Natal de faz-de-conta

Machucava-me, o Natal. Ou, no Natal, era eu que me machucava. Não sei. Mas, por ser tolice procurar saber, engulo a saudade tanta, dou a mão aos fantasmas, convoco meus mortos queridos e saio por aí em busca de delicadezas. Pois, fosse pouco a Cristandade celebrar seu Cristo, Natal deveria valer, também, pelas delicadezas. Se a humanidade pára, por que não parar com o coração a descoberto? E por que não confessar, então, que adultos apenas sobrevivemos por força dos pedacinhos infantis do coração?

Para o Natal não me machucar – ou não machucar-me, eu, a mim próprio, no Natal – volto a insistir no meu faz-de-conta. E faço de conta que Papai Noel existe e faço de conta que é tempo de fraternidade e faço de conta que, em cada rua, surge a estrela de Belém e há corais sussurrantes de anjos e violinos espalhando maviosidades e incenso perfumando os ambientes. Faço de conta que, nas ruas, há ouro, incenso e mirra. E que cada adulto é um rei mago rendendo-se a quem nasce ou a quem é pequenino, pois é deles, dos que nascem e dos pequeninos, que nos chega a boa nova.

Durante muito tempo, vi a Associação Comercial de Piracicaba insistindo, com comerciante, especialmente os da rua Governador, para enfeitar as ruas, para embelezar a cidade, para espalhar delicadezas. A Prefeitura quase nunca participa efetivamente, a não ser com remendos, pois sabemos que políticos dizem não ter dinheiro para o faz-de-conta do povo, apenas para os deles.

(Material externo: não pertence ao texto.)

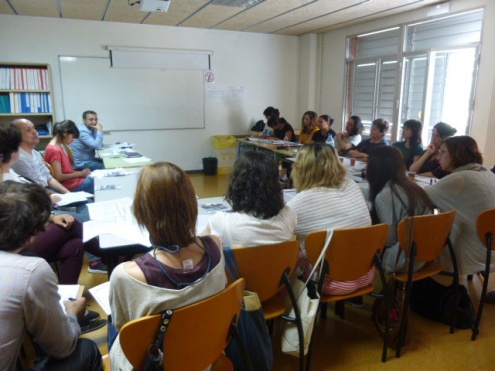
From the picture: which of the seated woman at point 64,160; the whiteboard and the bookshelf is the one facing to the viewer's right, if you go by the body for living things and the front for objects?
the seated woman

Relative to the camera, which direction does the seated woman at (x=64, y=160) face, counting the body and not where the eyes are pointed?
to the viewer's right

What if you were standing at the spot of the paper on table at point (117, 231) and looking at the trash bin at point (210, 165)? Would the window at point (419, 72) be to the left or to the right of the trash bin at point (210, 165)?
right

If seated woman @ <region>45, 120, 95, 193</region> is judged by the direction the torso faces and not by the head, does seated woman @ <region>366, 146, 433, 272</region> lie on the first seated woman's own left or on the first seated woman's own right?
on the first seated woman's own right

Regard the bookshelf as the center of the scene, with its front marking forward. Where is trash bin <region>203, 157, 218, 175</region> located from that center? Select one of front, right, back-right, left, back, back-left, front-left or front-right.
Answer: left

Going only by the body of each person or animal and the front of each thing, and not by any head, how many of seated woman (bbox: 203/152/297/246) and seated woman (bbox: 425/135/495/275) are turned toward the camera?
0

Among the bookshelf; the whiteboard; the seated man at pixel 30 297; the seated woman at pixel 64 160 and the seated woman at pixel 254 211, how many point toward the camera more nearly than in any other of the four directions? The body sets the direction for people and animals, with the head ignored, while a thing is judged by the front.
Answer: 2

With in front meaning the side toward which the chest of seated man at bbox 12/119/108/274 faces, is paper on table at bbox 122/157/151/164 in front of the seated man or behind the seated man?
in front

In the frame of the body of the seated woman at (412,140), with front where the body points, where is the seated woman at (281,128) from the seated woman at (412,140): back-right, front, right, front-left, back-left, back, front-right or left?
right

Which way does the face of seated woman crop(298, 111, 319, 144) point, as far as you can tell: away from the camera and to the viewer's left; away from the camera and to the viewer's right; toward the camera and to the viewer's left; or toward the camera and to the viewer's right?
toward the camera and to the viewer's left

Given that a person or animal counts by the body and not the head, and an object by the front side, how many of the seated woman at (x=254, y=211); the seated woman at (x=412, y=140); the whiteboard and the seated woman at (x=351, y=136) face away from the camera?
1

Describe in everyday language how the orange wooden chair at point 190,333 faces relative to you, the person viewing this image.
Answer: facing away from the viewer and to the left of the viewer

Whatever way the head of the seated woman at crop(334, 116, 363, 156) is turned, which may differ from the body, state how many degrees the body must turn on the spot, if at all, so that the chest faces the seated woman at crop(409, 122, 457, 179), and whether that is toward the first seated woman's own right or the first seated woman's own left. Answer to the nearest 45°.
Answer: approximately 90° to the first seated woman's own left

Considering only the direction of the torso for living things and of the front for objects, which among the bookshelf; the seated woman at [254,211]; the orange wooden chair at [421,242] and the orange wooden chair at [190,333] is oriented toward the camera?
the bookshelf

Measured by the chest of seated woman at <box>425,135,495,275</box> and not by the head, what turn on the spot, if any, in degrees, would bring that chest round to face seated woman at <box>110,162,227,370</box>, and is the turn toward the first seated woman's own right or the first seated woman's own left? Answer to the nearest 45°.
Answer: approximately 90° to the first seated woman's own left

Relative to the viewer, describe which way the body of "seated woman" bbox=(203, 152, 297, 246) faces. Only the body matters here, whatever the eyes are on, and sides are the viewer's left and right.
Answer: facing away from the viewer

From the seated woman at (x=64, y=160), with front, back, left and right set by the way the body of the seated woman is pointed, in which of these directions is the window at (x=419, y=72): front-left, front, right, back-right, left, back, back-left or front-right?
front

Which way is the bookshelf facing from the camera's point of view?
toward the camera
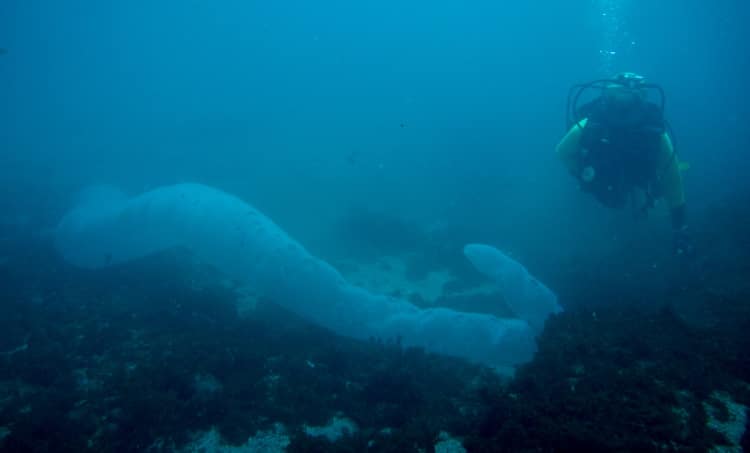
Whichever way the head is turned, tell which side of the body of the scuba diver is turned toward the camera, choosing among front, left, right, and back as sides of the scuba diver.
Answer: front
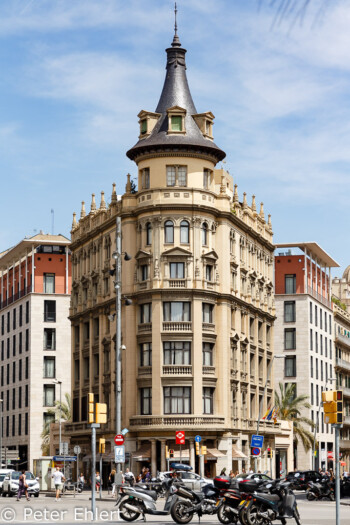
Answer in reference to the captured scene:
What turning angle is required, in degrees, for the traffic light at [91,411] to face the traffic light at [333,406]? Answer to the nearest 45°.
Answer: approximately 135° to its right
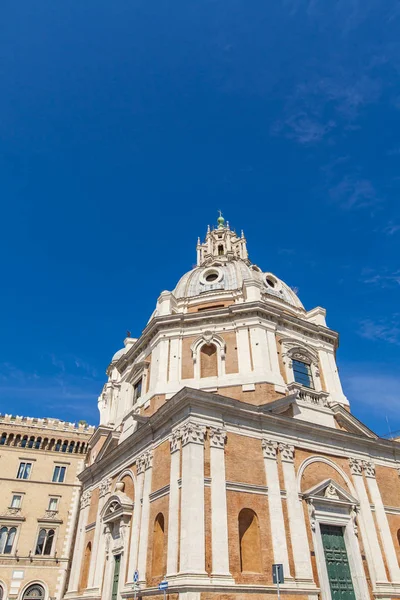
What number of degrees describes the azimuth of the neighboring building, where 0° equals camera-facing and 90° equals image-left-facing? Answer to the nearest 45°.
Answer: approximately 0°
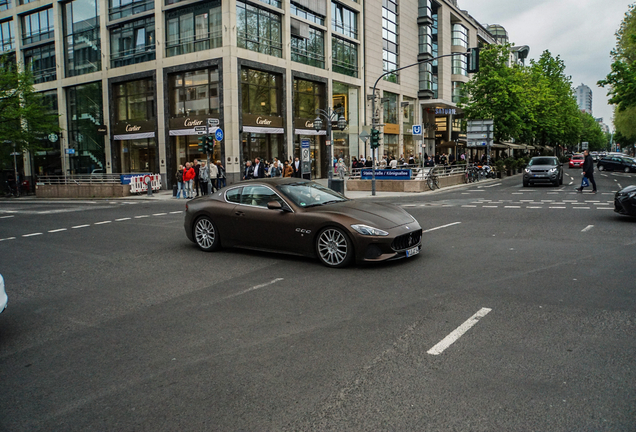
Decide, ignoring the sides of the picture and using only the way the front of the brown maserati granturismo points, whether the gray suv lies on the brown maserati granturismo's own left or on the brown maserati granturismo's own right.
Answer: on the brown maserati granturismo's own left

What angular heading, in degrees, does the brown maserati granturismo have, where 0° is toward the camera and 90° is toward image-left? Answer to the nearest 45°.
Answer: approximately 315°

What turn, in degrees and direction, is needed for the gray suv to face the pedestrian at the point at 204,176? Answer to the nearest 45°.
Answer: approximately 45° to its right

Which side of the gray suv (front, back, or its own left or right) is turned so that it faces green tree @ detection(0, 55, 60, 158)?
right

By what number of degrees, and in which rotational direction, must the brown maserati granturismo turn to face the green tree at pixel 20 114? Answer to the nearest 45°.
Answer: approximately 180°

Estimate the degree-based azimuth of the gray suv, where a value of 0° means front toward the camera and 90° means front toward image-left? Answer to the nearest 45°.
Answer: approximately 0°
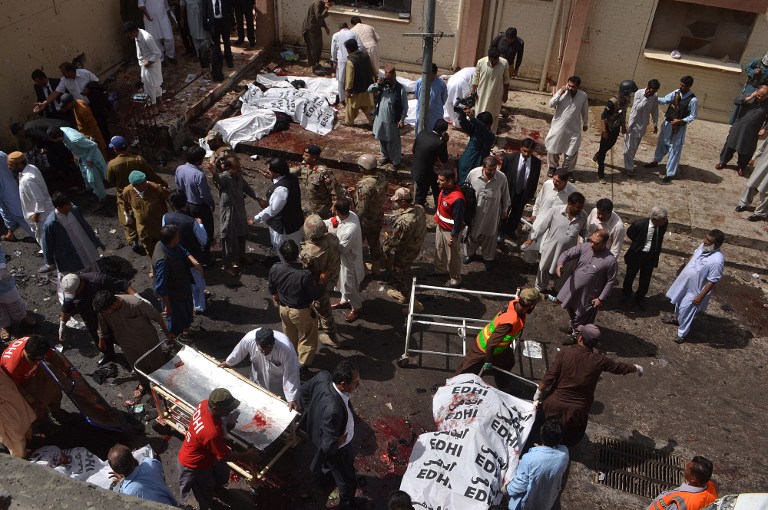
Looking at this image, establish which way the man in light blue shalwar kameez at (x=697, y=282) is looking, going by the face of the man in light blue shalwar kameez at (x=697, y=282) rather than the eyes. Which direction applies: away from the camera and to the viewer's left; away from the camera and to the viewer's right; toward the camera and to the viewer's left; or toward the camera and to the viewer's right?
toward the camera and to the viewer's left

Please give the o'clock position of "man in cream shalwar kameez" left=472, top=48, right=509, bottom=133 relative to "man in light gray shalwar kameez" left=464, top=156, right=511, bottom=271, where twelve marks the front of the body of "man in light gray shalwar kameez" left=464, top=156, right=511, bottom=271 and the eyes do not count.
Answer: "man in cream shalwar kameez" left=472, top=48, right=509, bottom=133 is roughly at 6 o'clock from "man in light gray shalwar kameez" left=464, top=156, right=511, bottom=271.

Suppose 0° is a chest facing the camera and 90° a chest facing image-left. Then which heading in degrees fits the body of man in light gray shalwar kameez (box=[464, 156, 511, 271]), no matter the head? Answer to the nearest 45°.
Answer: approximately 0°

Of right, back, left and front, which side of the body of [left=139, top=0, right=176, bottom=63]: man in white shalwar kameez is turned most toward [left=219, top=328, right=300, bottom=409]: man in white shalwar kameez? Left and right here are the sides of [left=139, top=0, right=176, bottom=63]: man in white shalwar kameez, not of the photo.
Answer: front

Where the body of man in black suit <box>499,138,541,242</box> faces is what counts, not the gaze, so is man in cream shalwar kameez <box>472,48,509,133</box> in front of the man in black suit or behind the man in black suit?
behind

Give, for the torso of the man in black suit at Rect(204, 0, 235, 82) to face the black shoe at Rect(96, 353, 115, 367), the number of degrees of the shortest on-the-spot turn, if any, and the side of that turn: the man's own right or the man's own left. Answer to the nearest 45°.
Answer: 0° — they already face it

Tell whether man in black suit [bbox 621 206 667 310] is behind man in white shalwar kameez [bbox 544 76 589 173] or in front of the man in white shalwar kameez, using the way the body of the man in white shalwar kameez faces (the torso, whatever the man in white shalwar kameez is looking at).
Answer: in front

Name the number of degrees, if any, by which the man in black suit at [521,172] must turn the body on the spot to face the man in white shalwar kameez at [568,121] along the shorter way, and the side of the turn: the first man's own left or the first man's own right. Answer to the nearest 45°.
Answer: approximately 180°

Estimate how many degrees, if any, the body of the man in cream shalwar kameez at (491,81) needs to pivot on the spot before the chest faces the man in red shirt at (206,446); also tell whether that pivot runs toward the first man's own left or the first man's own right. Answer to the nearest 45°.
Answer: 0° — they already face them

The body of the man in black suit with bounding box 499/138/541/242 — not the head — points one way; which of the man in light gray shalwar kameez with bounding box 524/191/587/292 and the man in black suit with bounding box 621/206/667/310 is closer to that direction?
the man in light gray shalwar kameez

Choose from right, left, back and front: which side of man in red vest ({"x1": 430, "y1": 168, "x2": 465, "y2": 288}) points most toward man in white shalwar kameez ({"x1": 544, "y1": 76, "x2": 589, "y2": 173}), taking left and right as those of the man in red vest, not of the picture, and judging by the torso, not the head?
back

Houve um tempo em que a ACIPI criou um esquema de apenas 80 reais por cada comercial, divididos em quatro parcelas de 20 reais para levar sonho e encantamento àquela rua que ficou tão feia. É isso mesmo, não me enganei ao escrever e nem o leitor, ao ler: 80 reais por casa comercial, em quatro parcelas de 20 reais. À época, houve comerciante que se queixou, achando muito alto o preço para dar, ao povo, um pouco de sonho, esses 80 reais. Em quatro parcelas de 20.

Com o coração aberto – e doído, nessa melancolia natalina – prefiro não opinar sobre o preço da delicadeza. Não gosto de histórias de avarentos, especialmente em Natal. Pois eles são incapazes de viver deslumbramentos de luzes e de cores e de sons natalinos. É festa de faz de conta e, nela, não há apenas caderneta de ter e haver. É preciso entender que, mais do que a rudeza do real, há que se buscar o ideal da fantasia e da beleza. Se houver quem não queira enxergar, será uma pena.

Mas não quero opinar. Em tempos de Natal, saio em busca de delicadezas. Onde não as encontrar, evito ficar. Quero ver árvore de Natal, quero ver vitrinas bonitas, luzes, lâmpadas coloridas. Quero ver Papai Noel, quero ver estrelas cadentes. Quero ouvir anjos sussurrando, sons de violinos e de vozes celestiais. E quero meus pulmões aspirando perfume de cedro e incenso de mirra.

Se não encontrar por aqui, saio por aí. Há multidões, em todo o Brasil, peregrinando, atraídas por cidades enfeitadas para o Natal. Existem cidades inteligentes. E elas fazem, da beleza, atração turística. Em todo o país, shoppings investiram fortunas imensas nessas delicadezas. Eles sabem da importância de acreditar no sonho até mesmo por esperteza.

De minha parte, brinco de fazer de conta, imaginando, no Natal, uma Piracicaba brincalhã de belezas. Então, vejo ruas floridas, iluminadas, papais noéis nas calçadas, grupos musicais e canções suaves em esquinas, crianças ganhando balas, vitrinas coloridas, anjos de mentirinha cantando “paz na terra”. E sendo ouvidos pelos homens de boa vontade.

Mas eu apenas brinco de fazer-de-conta. Bom dia.